Which lines of the listing below contain the string "ФГОС"? Copy each of those lines in full.
Start of Given records
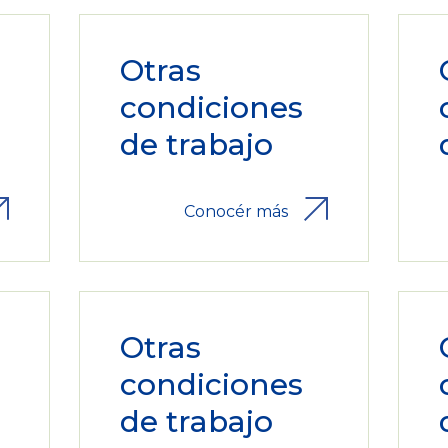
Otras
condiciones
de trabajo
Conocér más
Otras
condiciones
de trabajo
End of Given records
Start of Given records
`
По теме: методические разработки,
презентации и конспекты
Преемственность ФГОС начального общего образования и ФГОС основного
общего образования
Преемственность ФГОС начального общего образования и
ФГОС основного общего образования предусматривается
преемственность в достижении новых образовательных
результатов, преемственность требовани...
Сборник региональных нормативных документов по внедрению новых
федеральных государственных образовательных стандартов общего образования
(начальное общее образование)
End of Given records
*Task solution:*
Преемственность ФГОС начального общего образования и ФГОС основного
Преемственность ФГОС начального общего образования и
ФГОС основного общего образования предусматривается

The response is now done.